» **TUGAS DAN LATIHAN**:
a: Menurut teks tentang demonstrasi, dari bahasa apa kata "demonstrasi" berasal, dan apa arti kata asalnya?
b: Berdasarkan teks tentang demonstrasi, jelaskan dalam satu hingga tiga kalimat untuk apa demonstrasi biasanya dilakukan.
c: Lanjutkan teks tentang demonstrasi, dimulai setelah kalimat terakhir yang tercantum.

» **KUTIPAN DOKUMEN**:
<<<<
TURBULANCE DI ARUS PUSARAN DEMONSTRASI
Prolog
Kata demonstrasi berasal dari bahasa Latin demonstrare yang berarti menunjukkan, mengemukakan. Objek yang ditunjukkan adalah kebudayaan, dalam bentuk ide, pikiran, gagasan, pendapat, sikap, kemudian ditransformasikan ke dalam bentuk aktivitas, tindakan membuat narasi verbal, visual, dan kemudian dihasilkan artefak dalam bentuk baliho, spanduk, pamflet, poster yang diusung di dalam barisan massa ke suatu tempat tujuan tertentu. Tujuan dilakukannya demonstrasi biasanya ingin memberi tekanan kepada pihak penguasa agar membatalkan suatu kebijakan yang tidak disetujui oleh sebagian orang, atau mendesak penguasa agar menerbitkan kebijakan yang diinginkan oleh pelaku demonstrasi atau memecat pejabat tertentu yang tidak disukai.
>>>>
» **KUMPULAN DATA**:
<<<<
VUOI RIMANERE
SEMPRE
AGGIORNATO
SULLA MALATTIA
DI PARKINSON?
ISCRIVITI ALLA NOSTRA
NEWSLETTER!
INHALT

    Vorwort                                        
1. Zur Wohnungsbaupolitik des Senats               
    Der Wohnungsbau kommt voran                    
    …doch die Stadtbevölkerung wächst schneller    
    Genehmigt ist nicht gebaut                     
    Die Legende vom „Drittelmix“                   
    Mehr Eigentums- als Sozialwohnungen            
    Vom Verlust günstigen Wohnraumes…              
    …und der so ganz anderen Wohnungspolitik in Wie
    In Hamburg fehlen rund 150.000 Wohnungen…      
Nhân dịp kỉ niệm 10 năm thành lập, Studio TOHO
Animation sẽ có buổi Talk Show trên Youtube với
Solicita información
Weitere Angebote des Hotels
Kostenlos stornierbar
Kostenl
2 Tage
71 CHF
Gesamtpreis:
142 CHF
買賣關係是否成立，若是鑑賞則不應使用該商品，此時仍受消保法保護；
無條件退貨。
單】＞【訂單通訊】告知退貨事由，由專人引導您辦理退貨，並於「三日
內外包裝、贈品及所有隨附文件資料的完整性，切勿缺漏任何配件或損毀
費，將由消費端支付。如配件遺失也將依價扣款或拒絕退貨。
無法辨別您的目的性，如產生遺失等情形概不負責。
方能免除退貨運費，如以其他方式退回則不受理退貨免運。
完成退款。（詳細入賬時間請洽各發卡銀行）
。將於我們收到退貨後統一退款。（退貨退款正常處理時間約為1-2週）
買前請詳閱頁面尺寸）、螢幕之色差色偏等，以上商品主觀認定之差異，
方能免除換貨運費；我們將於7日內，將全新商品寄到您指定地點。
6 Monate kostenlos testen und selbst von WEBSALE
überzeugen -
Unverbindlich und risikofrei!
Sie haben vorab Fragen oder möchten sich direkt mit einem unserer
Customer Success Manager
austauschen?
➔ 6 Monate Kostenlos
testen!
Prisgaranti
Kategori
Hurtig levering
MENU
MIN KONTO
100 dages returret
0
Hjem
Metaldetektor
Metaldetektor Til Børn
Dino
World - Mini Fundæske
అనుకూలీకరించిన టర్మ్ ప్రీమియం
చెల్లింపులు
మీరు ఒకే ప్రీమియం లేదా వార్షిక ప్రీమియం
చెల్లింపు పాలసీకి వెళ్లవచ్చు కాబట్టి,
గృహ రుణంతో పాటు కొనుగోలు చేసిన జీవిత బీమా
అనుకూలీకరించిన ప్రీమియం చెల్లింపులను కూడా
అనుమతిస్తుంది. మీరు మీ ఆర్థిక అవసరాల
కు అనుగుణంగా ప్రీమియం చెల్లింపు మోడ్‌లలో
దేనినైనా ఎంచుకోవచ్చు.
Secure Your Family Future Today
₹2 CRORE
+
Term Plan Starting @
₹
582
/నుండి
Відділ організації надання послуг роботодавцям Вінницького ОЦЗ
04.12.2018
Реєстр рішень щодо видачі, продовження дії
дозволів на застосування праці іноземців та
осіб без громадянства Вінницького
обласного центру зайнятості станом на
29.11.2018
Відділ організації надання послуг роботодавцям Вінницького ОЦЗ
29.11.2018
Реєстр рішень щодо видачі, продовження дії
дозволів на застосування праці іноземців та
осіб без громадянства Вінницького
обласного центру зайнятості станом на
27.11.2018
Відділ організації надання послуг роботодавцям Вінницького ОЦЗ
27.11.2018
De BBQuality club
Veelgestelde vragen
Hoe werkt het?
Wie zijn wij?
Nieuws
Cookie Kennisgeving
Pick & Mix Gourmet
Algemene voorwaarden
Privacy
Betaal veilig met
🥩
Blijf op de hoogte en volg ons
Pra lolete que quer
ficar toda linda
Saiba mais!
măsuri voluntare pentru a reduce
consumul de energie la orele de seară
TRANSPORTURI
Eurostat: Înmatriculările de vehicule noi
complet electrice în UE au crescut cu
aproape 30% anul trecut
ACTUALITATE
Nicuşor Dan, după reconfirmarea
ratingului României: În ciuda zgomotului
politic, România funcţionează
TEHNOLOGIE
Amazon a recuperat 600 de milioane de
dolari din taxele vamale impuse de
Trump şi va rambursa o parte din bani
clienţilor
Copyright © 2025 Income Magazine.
>>>>
» **HASIL PER TUGAS**:
a: Kata "demonstrasi" berasal dari bahasa Latin *demonstrare*, yang berarti menunjukkan atau mengemukakan.

b: Demonstrasi biasanya dilakukan untuk menekan pihak penguasa agar membatalkan kebijakan yang tidak disetujui oleh sebagian orang. Demonstrasi juga bertujuan mendesak penguasa agar menerbitkan kebijakan yang diinginkan para demonstran atau memecat pejabat tertentu yang tidak disukai.

c:
Ada stigma yang sudah melekat di dalam aktivitas demonstrasi. Ada dua pihak yang posisi masing masing berada di dua kutub berbeda secara ekstrim. Satu pihak adalah penguasa yang dianggap lalim, zalim, jahat berhadap hadapan head to head dengan pelaku demonstrasi yang dianggap baik, tak berdosa, korban penzaliman oleh penguasa. Stigma itu pada kenyataannya tidak selalu benar dan situasi serta kondisinya tidak sesederhana itu. Ada banyak variabel yang berinteraksi di dalam aktivitas demonstrasi membentuk jalinan rumit seperti benang kasut. Posisi di dua kutub ekstrim membuat para pihak sulit diajak duduk berhadapan untuk bernegosiasi. Masing masing kukuh dengan posisi dan pendiriannya. Ditambah lagi dalam kegiatan demonstrasi selalu ada fenomena entropi yang derajat dan bobot dampaknya sering luput dari perhitungan yang pada tahap berikutnya menimbulkan turbulance ( pusaran badai topan ) yang tidak dapat dikendalikan. Tulisan ini berupaya membedah fenomena demonstrasi, memindai profil dan motif, metode / modus yang dijalankan oleh para pelaku serta turbulance yang ditimbulkannya.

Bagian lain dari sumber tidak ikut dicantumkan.